A map drawn in 1596 shows the village once had a water mill and large mill pond but these no longer survive. They were to the east of the Great Barn, where 19th Century farm buildings now stand.

The Lost Village of Godwick

Marl pits

In the 18th and 19th Centuries twenty-five or more pits were dug across the deserted village. At least three were dug into the main street, with others to the north and south. The largest hold water and provide important wildlife habitats. A wide range of birds use the site, with Buzzard, Red Kite, Peregrine, Oystercatchers, Lapwings and Kestrels seen in recent years.

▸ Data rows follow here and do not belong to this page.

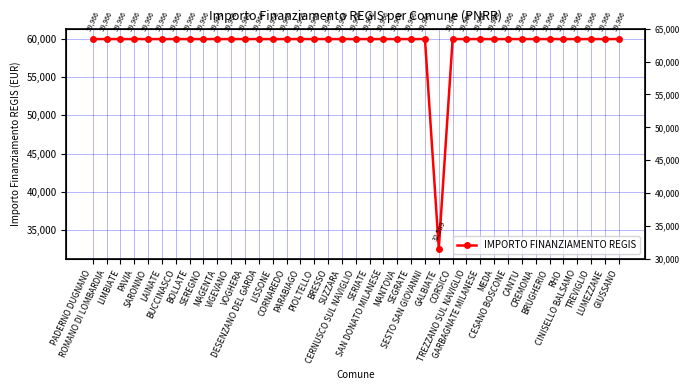

The chart shows a value of 99587 at SAN DONATO MILANESE. True or false?

False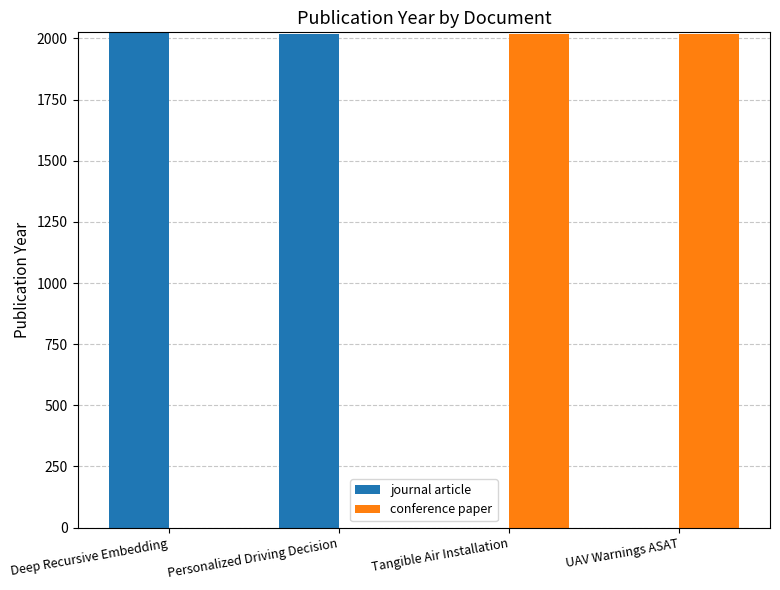

What is the approximate value of conference paper at Tangible Air Installation?

2017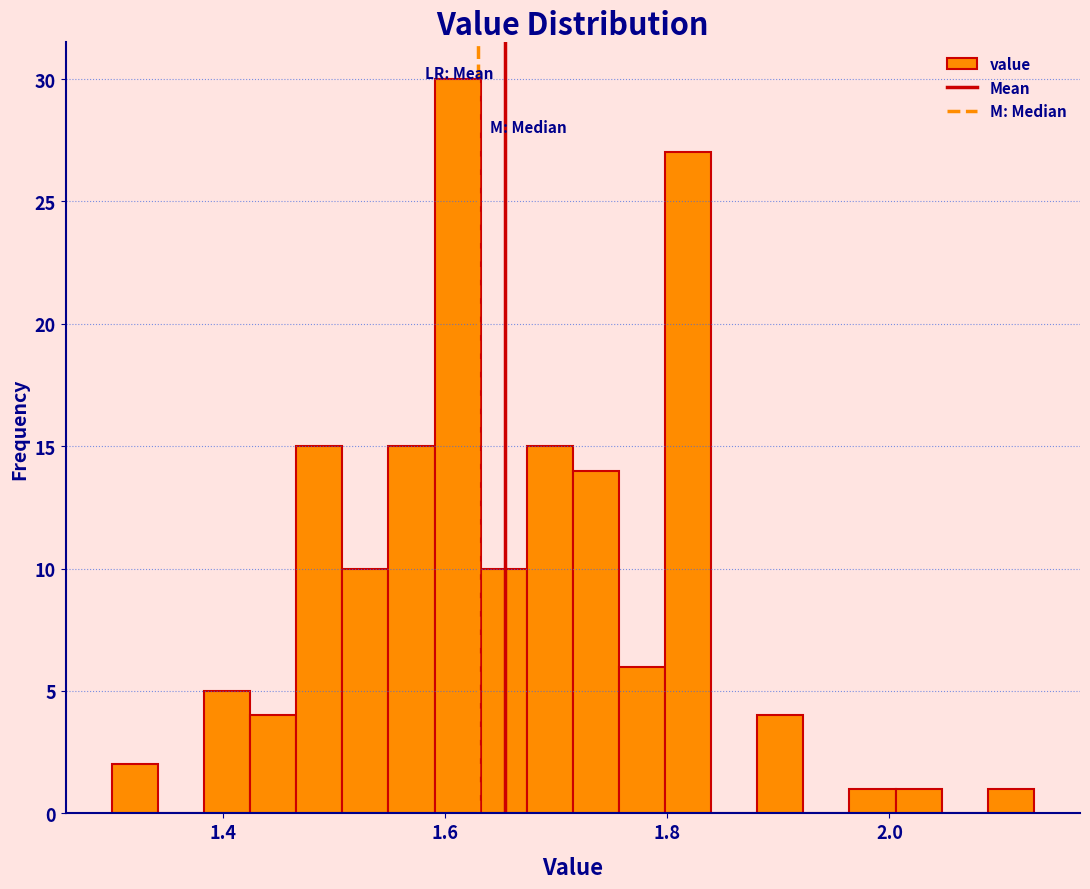

Read against the x-axis, roughly where is the centre of the tallest bar?

1.62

The clay and chalk collected from pits was known as ‘marl’. It was taken to nearby fields, where it was spread as a fertiliser to encourage crop growth. This may have been under the guidance of the Coke family, landlords of Godwick from the 17th to 20th Centuries. The Cokes, particularly Thomas William Coke (1754–1842), Earl of Leicester and known as ‘Coke of Norfolk’, were nationally important figures in the ‘agricultural revolution’ and encouraged the introduction of new practices across their extensive holdings. Thomas and his first wife Jane Dutton lived at the Old Hall very briefly, between their marriage in 1775 and their move to Holkham Hall in 1776 on the death of Thomas’ father.